Here is the video that caused an uproar in Japan and why horse racing was banned there.

http://www.youtube.com/watch?v=c9maKE-FwHc


----------



## Joeyyy (Mar 23, 2010)

HORSE FOR WORK!


----------



## Azure (Mar 23, 2010)

eh?


----------



## Tewin Follow (Mar 23, 2010)

I saw Lum in there.
I haven't seen anything to do with Lum in nearly ten years. <3


----------



## whiteskunk (Mar 23, 2010)

Harebelle said:


> I saw Lum in there.
> I haven't seen anything to do with Lum in nearly ten years. <3



Yagami from "Maison Ikkoku" was also in the video.


----------



## mystery_penguin (Mar 23, 2010)

I recognized Konata from Lucky Star and Natsumi from Keroro Gunso

Insta-win


----------



## whiteskunk (Mar 24, 2010)

mystery_penguin said:


> I recognized Konata from Lucky Star and Natsumi from Keroro Gunso
> 
> Insta-win



Osaka from Azumanga Daioh is also present in the video. As is Negi from Negima the first season.
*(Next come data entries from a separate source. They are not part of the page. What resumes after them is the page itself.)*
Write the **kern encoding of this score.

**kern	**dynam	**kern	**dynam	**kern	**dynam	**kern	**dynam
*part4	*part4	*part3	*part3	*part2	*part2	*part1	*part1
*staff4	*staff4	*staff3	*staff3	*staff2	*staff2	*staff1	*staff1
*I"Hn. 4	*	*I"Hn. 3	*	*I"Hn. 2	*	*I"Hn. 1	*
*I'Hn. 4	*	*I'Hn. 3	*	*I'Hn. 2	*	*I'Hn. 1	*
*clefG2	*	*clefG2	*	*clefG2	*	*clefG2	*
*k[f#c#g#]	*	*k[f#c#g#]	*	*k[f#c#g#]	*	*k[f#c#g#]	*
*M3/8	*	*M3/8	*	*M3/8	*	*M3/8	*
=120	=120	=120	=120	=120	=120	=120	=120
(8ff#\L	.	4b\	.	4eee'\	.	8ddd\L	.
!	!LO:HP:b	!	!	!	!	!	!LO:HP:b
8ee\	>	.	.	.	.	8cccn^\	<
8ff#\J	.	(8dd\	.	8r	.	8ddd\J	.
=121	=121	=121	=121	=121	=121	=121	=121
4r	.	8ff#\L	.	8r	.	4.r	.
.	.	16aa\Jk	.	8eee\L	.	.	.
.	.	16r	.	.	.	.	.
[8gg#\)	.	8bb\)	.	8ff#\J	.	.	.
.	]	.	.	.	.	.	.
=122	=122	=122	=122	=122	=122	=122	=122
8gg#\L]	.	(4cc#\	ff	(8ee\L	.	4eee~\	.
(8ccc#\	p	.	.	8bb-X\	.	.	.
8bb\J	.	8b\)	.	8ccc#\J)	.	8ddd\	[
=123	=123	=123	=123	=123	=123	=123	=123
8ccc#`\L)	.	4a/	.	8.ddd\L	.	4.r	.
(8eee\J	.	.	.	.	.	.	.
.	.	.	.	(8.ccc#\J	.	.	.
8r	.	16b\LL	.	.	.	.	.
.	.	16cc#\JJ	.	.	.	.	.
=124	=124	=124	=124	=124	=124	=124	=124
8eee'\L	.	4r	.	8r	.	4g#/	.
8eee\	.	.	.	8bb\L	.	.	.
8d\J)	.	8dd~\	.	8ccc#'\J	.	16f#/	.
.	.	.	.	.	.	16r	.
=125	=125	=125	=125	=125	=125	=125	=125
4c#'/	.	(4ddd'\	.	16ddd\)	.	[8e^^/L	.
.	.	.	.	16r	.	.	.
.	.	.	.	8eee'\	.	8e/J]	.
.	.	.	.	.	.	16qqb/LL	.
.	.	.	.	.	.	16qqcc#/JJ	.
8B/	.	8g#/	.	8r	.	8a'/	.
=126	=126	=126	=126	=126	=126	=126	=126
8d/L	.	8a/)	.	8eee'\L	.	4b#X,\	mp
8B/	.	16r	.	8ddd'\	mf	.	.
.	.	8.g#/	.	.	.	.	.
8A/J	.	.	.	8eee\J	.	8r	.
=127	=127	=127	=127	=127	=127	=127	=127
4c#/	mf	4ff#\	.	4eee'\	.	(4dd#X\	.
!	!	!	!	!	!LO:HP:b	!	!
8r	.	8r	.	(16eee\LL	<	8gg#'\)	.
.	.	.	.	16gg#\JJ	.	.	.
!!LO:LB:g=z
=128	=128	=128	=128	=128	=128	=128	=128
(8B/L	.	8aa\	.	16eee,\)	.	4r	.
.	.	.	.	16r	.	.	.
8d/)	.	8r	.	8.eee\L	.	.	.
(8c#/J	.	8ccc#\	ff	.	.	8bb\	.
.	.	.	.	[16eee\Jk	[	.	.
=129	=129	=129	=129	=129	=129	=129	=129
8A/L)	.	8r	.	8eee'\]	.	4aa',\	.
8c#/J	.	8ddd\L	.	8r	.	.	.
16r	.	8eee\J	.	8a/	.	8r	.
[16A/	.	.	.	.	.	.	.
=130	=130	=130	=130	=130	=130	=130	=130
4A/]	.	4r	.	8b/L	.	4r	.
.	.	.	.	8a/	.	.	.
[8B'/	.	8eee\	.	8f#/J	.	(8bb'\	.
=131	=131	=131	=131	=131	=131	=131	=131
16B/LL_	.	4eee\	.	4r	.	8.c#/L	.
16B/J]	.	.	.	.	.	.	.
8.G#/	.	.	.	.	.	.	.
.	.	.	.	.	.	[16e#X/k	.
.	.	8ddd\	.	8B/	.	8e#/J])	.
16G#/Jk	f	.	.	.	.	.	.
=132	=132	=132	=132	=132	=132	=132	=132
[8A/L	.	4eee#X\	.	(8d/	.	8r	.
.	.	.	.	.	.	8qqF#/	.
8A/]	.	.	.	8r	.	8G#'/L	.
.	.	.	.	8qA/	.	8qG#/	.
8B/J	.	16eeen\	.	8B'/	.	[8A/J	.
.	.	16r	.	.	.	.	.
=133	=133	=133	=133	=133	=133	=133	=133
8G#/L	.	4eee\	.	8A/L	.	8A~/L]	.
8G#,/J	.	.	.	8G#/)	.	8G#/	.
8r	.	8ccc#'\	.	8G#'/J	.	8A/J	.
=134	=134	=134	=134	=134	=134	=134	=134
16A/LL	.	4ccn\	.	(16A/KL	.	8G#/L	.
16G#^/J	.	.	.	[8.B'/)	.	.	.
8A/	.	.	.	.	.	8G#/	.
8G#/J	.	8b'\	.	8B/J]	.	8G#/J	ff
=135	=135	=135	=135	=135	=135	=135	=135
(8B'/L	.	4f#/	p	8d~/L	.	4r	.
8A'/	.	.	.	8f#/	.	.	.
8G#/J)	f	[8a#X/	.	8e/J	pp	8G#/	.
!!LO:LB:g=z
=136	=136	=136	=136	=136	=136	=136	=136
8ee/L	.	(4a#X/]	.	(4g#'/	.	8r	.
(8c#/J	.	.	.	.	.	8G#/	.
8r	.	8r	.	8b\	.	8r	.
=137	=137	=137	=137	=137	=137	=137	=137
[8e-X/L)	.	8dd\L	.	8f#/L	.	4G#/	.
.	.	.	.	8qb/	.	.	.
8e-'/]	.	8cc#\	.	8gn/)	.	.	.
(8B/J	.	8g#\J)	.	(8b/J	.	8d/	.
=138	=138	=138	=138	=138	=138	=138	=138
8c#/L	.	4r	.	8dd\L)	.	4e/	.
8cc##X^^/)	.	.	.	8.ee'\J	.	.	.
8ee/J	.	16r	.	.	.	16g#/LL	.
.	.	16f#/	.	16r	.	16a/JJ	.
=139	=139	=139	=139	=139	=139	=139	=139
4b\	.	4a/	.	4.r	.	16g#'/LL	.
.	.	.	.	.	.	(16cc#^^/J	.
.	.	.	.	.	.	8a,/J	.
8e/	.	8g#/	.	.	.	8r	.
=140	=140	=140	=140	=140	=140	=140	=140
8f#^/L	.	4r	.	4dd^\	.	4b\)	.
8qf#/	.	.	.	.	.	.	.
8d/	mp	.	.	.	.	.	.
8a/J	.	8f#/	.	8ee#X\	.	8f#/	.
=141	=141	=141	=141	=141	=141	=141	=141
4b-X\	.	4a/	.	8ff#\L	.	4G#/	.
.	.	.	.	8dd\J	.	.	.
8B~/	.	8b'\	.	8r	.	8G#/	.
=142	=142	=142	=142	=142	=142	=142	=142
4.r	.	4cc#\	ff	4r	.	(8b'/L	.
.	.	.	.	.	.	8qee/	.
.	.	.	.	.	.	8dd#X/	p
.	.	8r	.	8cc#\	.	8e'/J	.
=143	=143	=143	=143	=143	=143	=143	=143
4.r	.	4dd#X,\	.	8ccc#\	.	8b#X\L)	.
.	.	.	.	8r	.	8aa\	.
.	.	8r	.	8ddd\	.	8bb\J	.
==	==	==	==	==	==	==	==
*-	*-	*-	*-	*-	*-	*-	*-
The "Winner" (Mine That Bird) is Teacher from Eiken. She was due for some respect.


----------



## mystery_penguin (Mar 24, 2010)

whiteskunk said:


> Osaka from Azumanga Daioh is also present in the video. As is Negi from Negima the first season.
> 
> The "Winner" (Mine That Bird) is Teacher from Eiken. She was due for some respect.


Sorry, I've only really watched the more popular anime's :|


----------



## whiteskunk (Mar 24, 2010)

mystery_penguin said:


> Sorry, I've only really watched the more popular anime's :|



No problem, Eiken is a 2 epi OVA and borders on being hentai. But it's funny as hell.


----------